Saat wajahnya yang terstruktur tanpa cela semakin mendekat, mau tak mau dia merasa gugup. Tak hanya itu, kehadirannya yang mengintimidasi membuatnya secara naluriah mundur.
Kata-katanya yang familiar dan sikapnya yang santai, seolah membuang fasad yang biasa dia kenakan, hanya menambah kebingungan Hayato, menambah rasa tidak nyamannya.
“Merayu? Tidak, aku hanya mengira dia terlihat seperti…”
“Sepertinya?
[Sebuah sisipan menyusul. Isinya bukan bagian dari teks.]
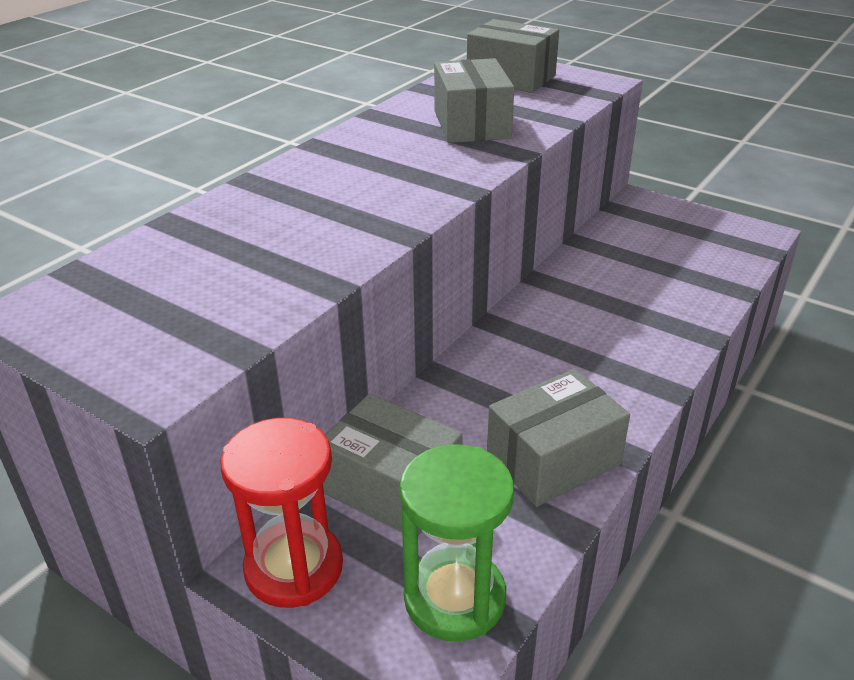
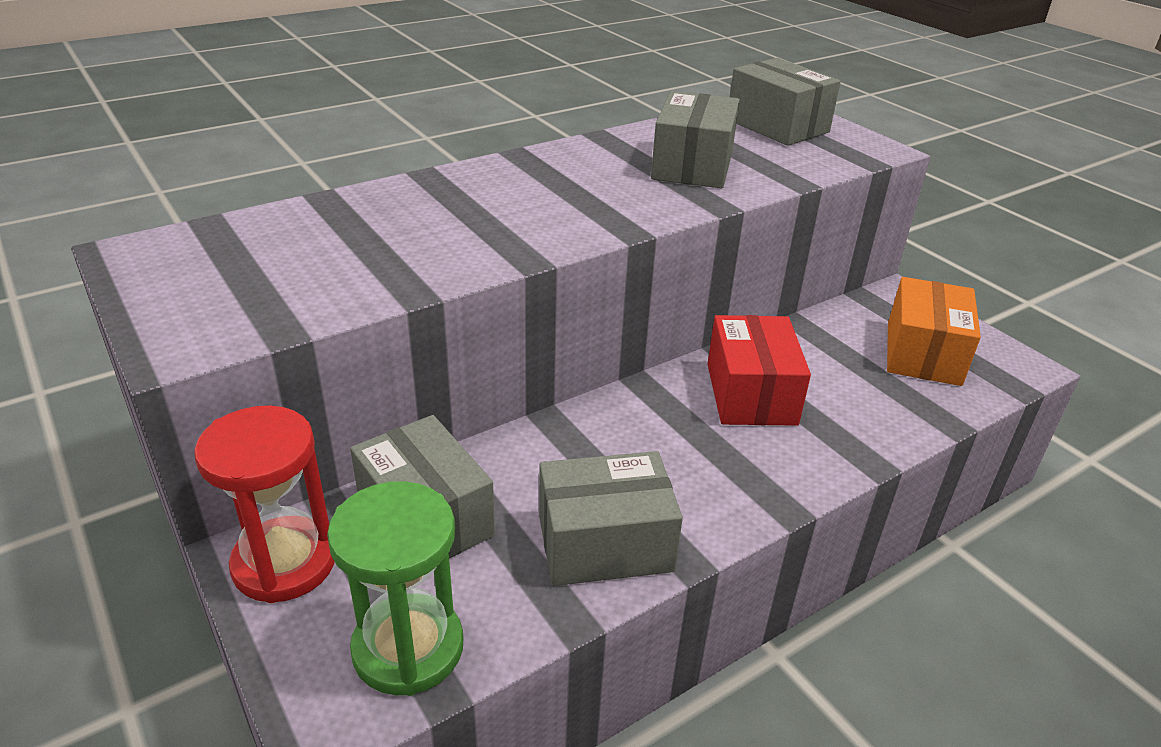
camera: 20 degrees right, 0 degrees up
(584, 308) = (751, 394): none -> red box
(687, 242) = (923, 353): none -> orange box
Seperti siapa?”
“…Domba dari peternakan Gen-san.”
“Ah, domba yang kita gembalakan untuk memakan rumput liar, tapi dimarahi karena mereka hanya tertarik pada bibit sayuran, para ‘baa-ing’ itu?”
“Oh, ya, dia punya rambut bergelombang dan sikapnya yang halus dan sebagainya, jadi ketika aku melihatnya berkeliaran di sekitar sayuran itu, aku hanya—aduh!”
“Heh... hahahaha!”
Tanpa peringatan, seolah-olah bendungan telah jebol, dia tertawa terbahak-bahak, lalu mulai menepuk punggung Hayato dengan kuat.
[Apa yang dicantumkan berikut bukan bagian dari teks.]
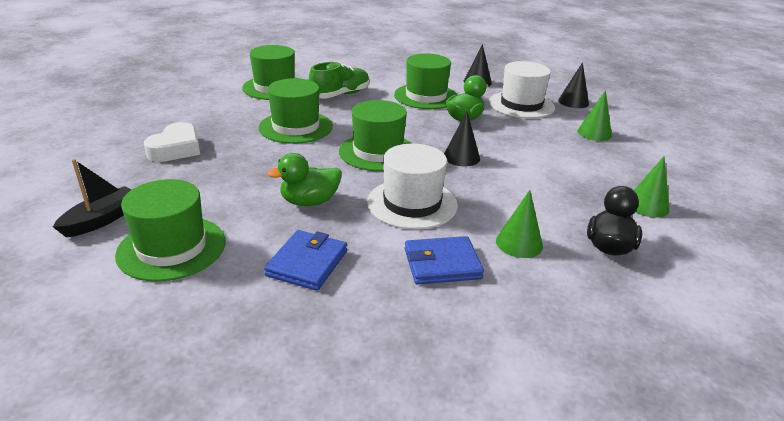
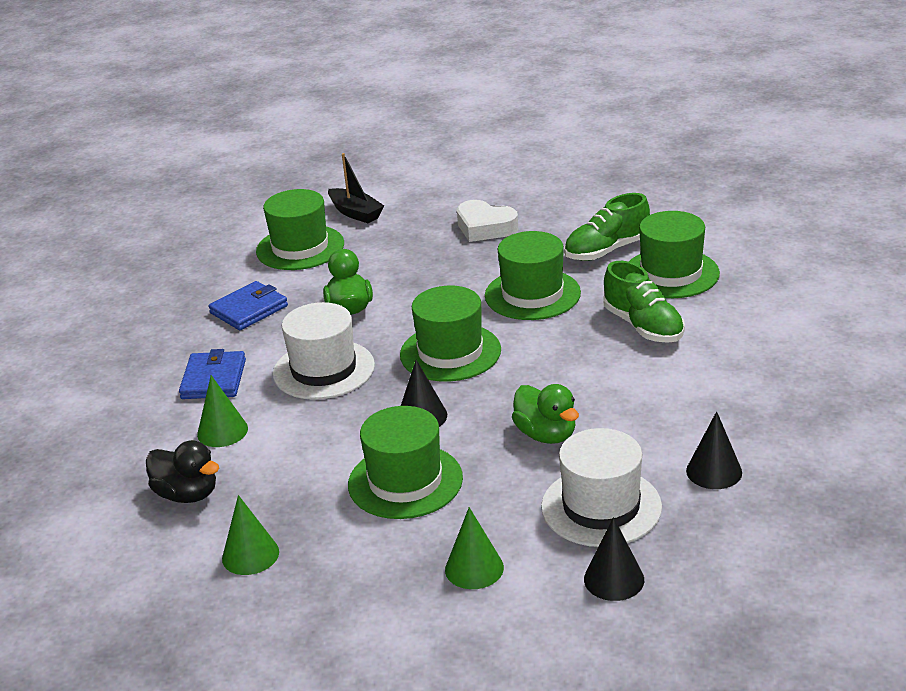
camera: 105 degrees right, 0 degrees up
(236, 105) = (607, 250): none -> green shoe
(307, 263) = (249, 309): blue wallet -> blue wallet turned 75 degrees counterclockwise
(426, 96) = (639, 405): green hat -> green hat (405, 481)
“Ya ampun, tidak ku sangka kau akan memanggilnya hanya karena dia mengingatkanmu pada domba Gen-san, kau jahat sekali, Hayato.”
“Aduh, hei, jangan kasar, Haru… ki…?”
Entah kenapa, nama itu keluar dari mulutnya. Meskipun nada suaranya pada akhirnya tidak diragukan lagi adalah nada bertanya. Dia tidak mengerti mengapa dia mengatakan hal seperti itu. Dengan pikiran bingung, Hayato mendapati dirinya menatap tajam ke arahnya.
“Oh, Nikaidou-san, kamu di sini! Bolehkah aku berbicara denganmu?”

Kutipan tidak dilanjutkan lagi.